Até porque, afirma Caeiro, “tudo o que existe simplesmente existe”. E conclui: “O resto é uma espécie de sono que temos”. Por isso, é um engano imaginar que Alberto Caeiro tenha sido um místico, como os que habitam as lendas religiosas e os manuais de catecismo. É o próprio Caeiro quem trata de fazer a distinção: “Tu, místico, vês uma significação em todas as cousas./ Para ti tudo tem um sentido velado”. Para marcar, em seguida, sua diferença: “Eu vejo ausência de significação em todas as cousas/ (…)/ ser uma cousa é não significar nada”.

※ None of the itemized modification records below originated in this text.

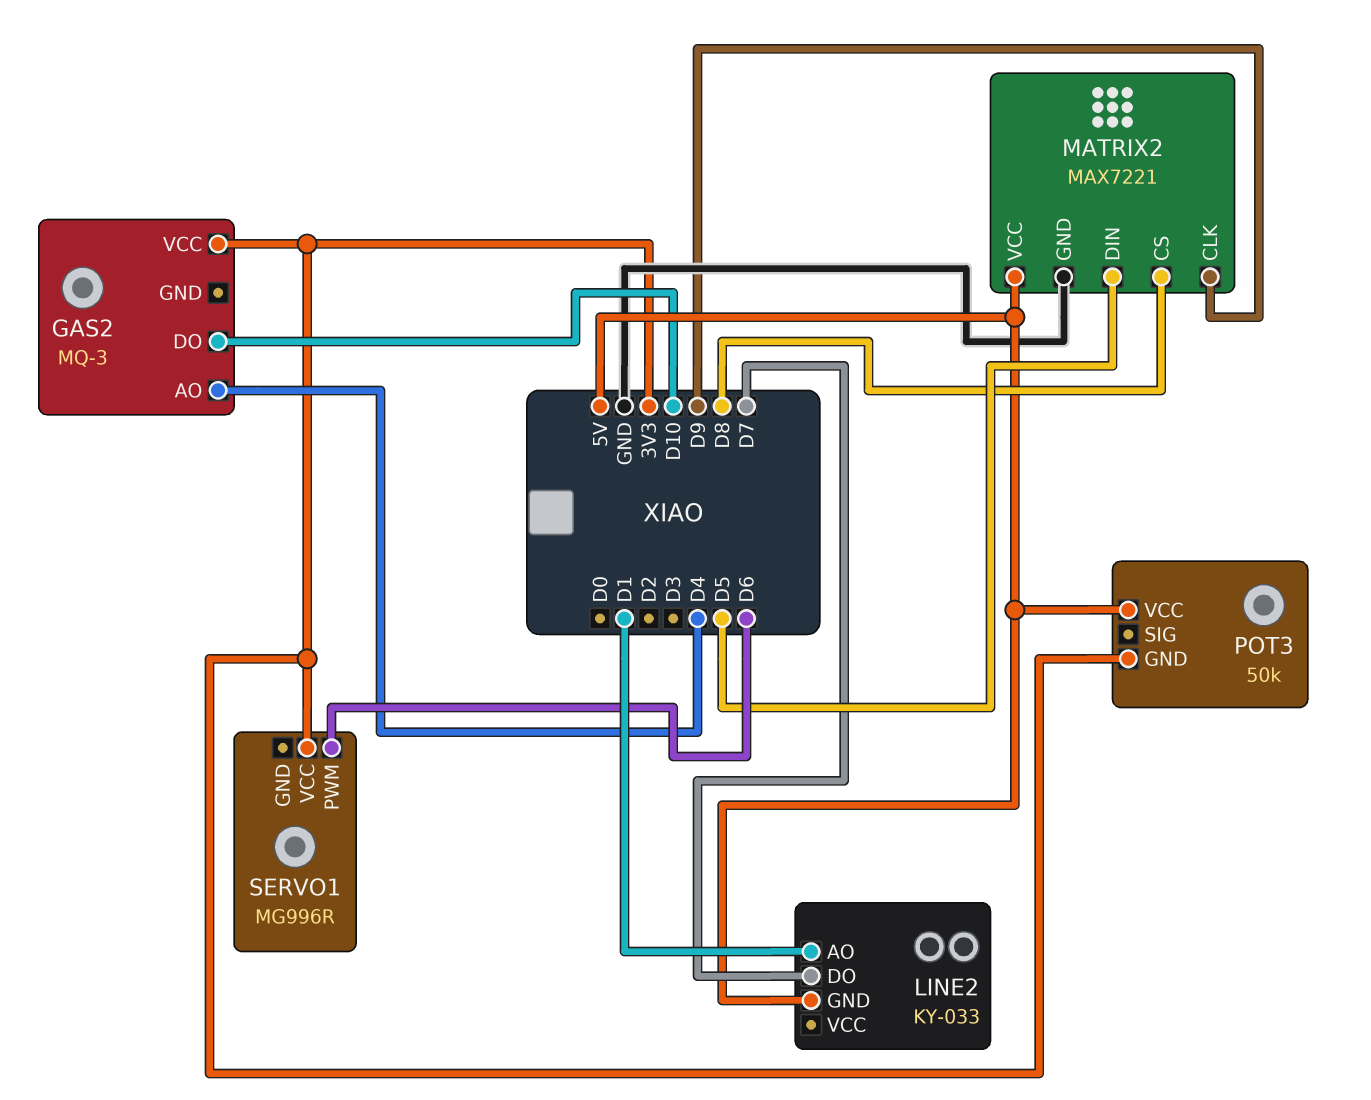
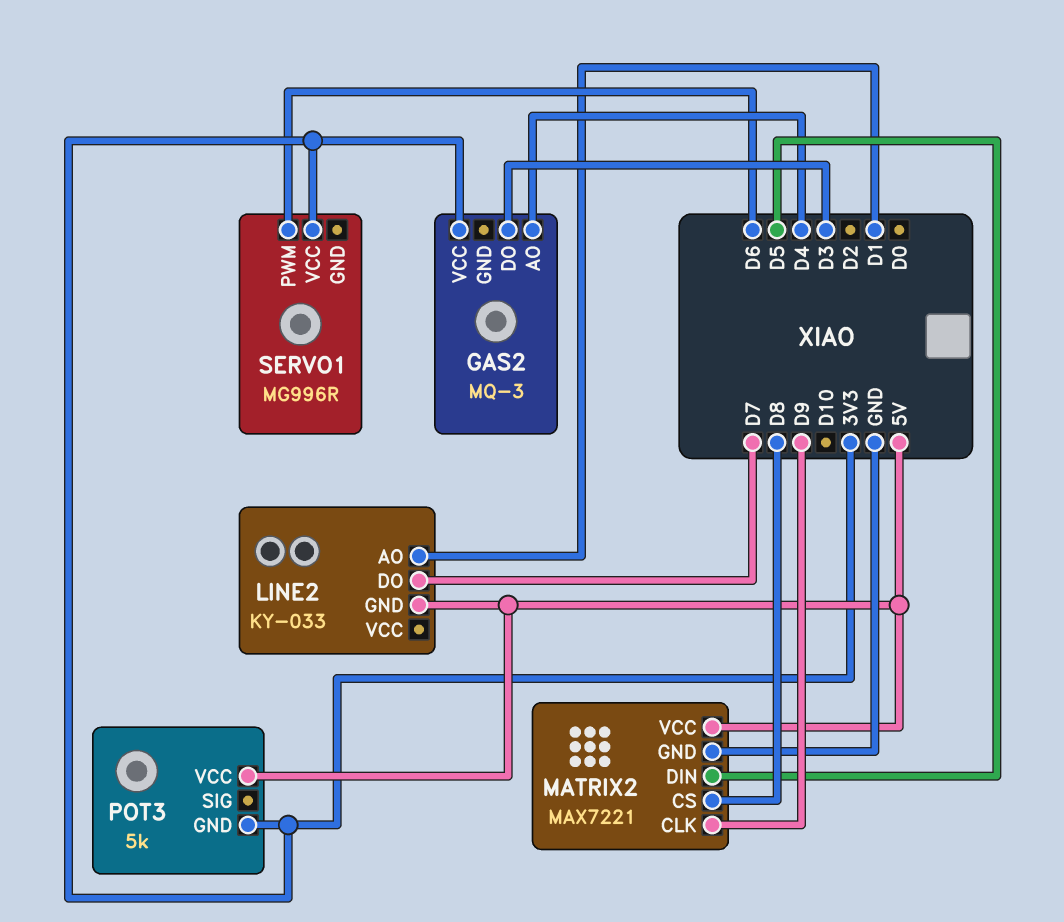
GAS2 pin DO: D10 -> D3
POT3: 50k -> 5k

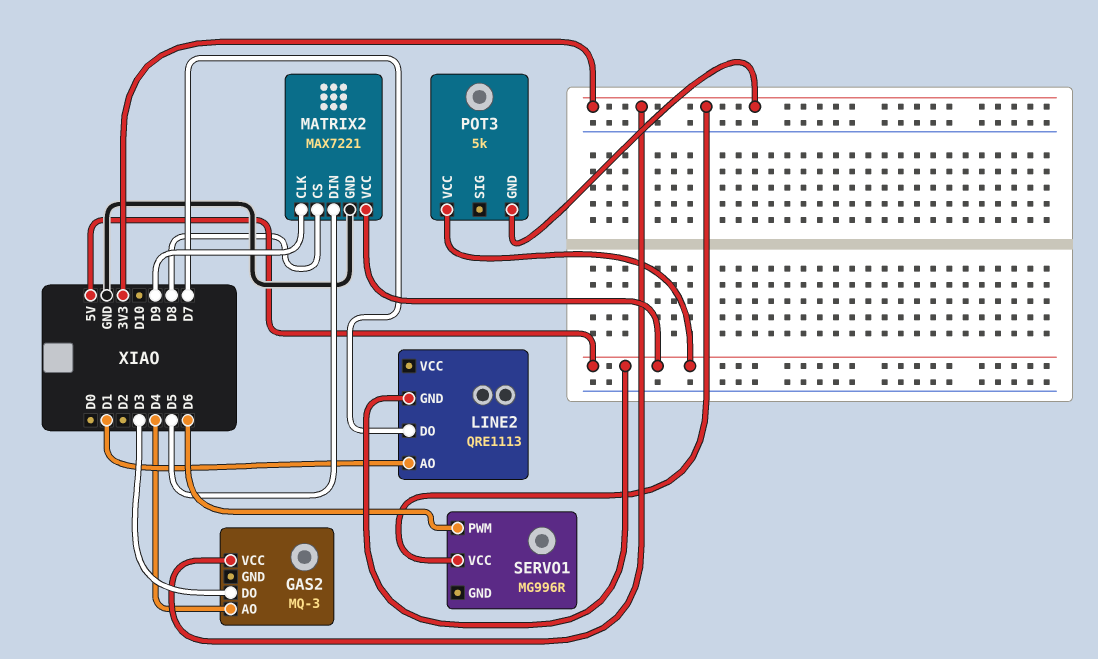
LINE2: KY-033 -> QRE1113

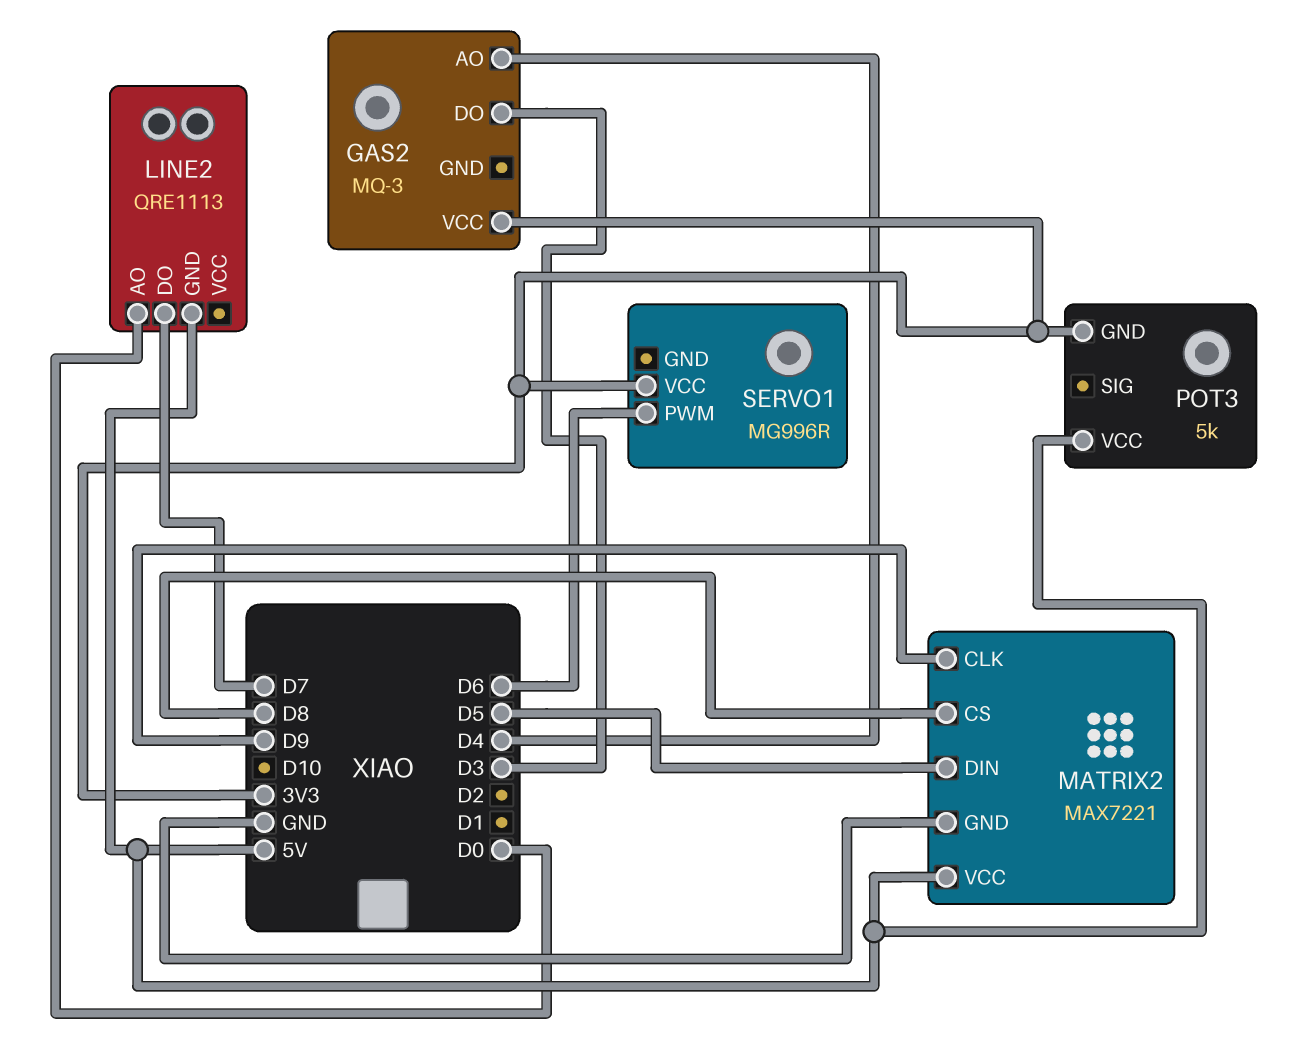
LINE2 pin AO: D1 -> D0

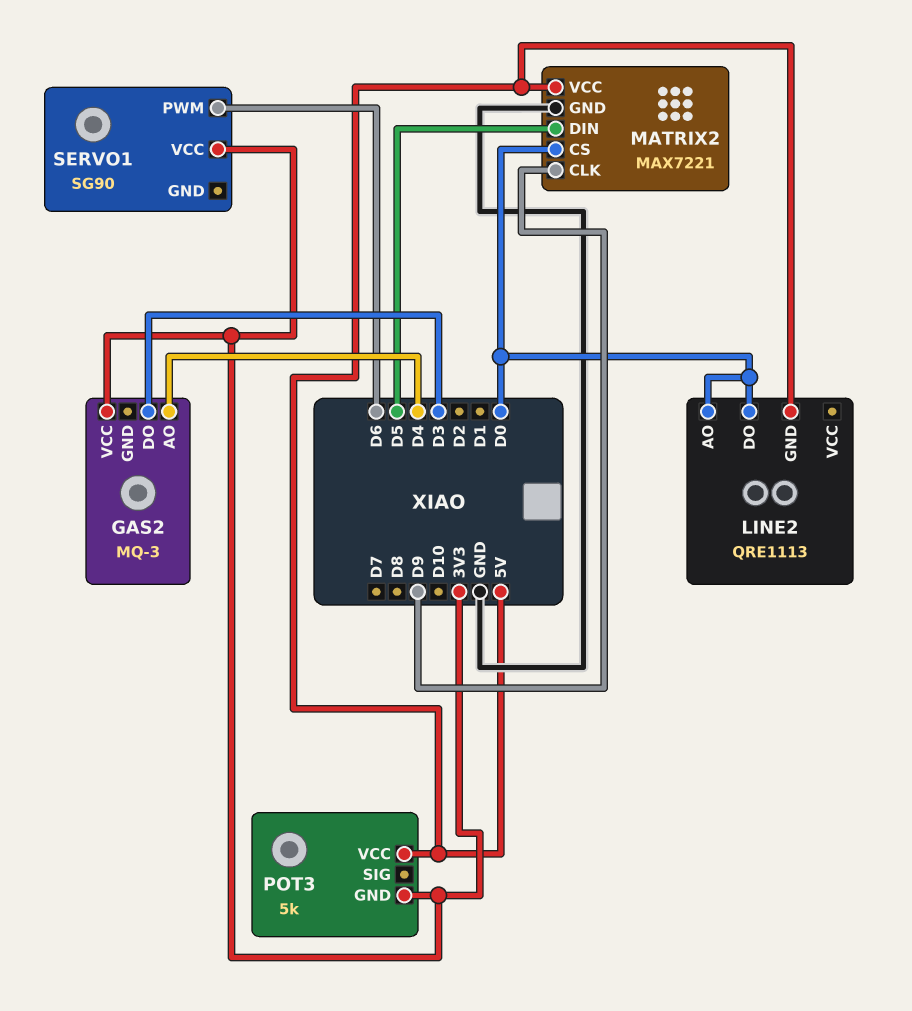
LINE2 pin DO: D7 -> D0
MATRIX2 pin CS: D8 -> D0
SERVO1: MG996R -> SG90

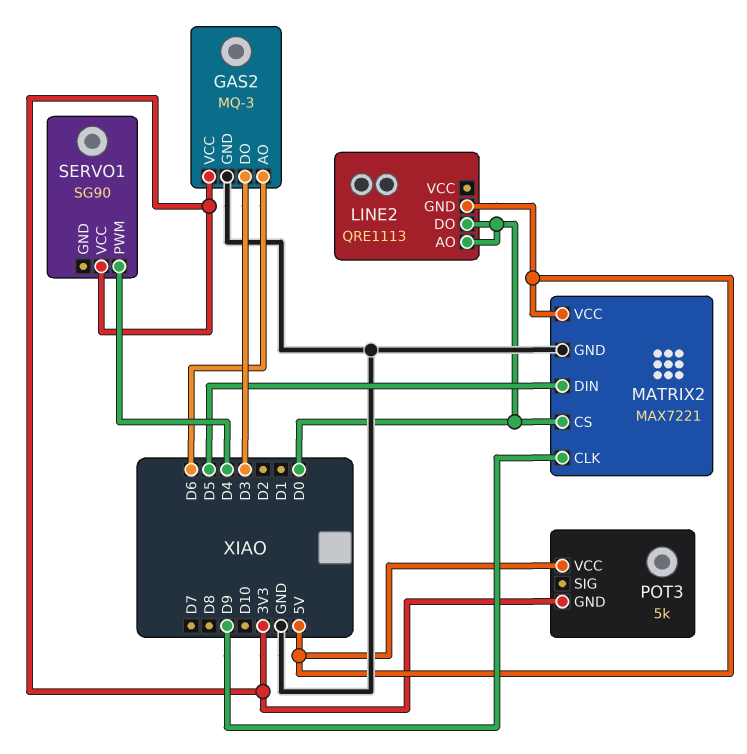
GAS2 pin AO: D4 -> D6
GAS2 pin GND: none -> GND
SERVO1 pin PWM: D6 -> D4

Daí, em outro poema, demonstrar seu assombro com São Francisco de Assis. “Leram-me hoje S. Francisco de Assis./ Leram-me e pasmei”, ele diz. Não aceita que o santo, de quem se diz ser um amante da Natureza, chame a água de “irmã”. “Para que hei-de chamar minha irmã à água, se ela não é minha irmã?”, pergunta-se. E, versos à frente, Caeiro explica melhor: “A água é a água e é bela por isso./ Se eu lhe chamar minha irmã,/ Ao chamar-lhe minha irmã, vejo o que não é”.
Alberto Caeiro prefere a realidade, que “não tem desejos nem esperanças”. Prefere confrontar-se com ela, partir dela, em vez de lhe impor essa ou aquela direção, em vez de asfixiá-la. A ênfase no particular, na escuta (visão) atenta do que é, sem adornos, sem adjetivos, é a chave que Caeiro oferece para a decifração de nosso mundo. “Falaram-me em homens, em humanidade”, ele escreve, “Mas eu nunca vi homens nem vi humanidade”. E resume o que viu: “Vi vários homens (…) diferentes entre si,/ Cada um separado do outro por um espaço sem homens”.
A poesia de Alberto Caeiro abre caminho para pensar o mundo (e a nós mesmos) em um século que já começa endurecido. Esquecer das idéias prontas (herdadas, ou criadas, não importa). Voltar ao real e suas imprecisões. Suportar a impossibilidade de conhecê-lo, aceitar as fagulhas de saber que nos concede, conviver com suas turbulências e imprevistos, não correr em busca de explicações rápidas, de sínteses, de dogmas. Aceitar o que está em movimento e em movimento vai continuar.
Mas, em seus extraordinários poemas, Alberto Caeiro também aponta um caminho para a literatura. Dividida em gêneros, em fórmulas de mercado, em grupos aparelhados, em seitas teóricas, a literatura se tornou artefato, se fez produto, rendeu-se ao gueto. Tornou-se um mundo mecânico, que se põe a cuspir etiquetas e mais etiquetas sobre a face do real. Perdeu, com isso, a suavidade dos grandes campos, a sinuosidade dos destinos incertos, trilhas em que vagueamos e vagueamos, esquecidos do desejo de chegar. Caeiro propõe, ao contrário, que os escritores reencontrem a incerteza. Até porque, se quase nada podem dizer a respeito de seu ofício, menos ainda sobre o destino do que escrevem. “Quem sabe quem os lerá?/ Quem sabe a que mãos irão?”, ele se pergunta. E é na ausência de respostas que a literatura começa.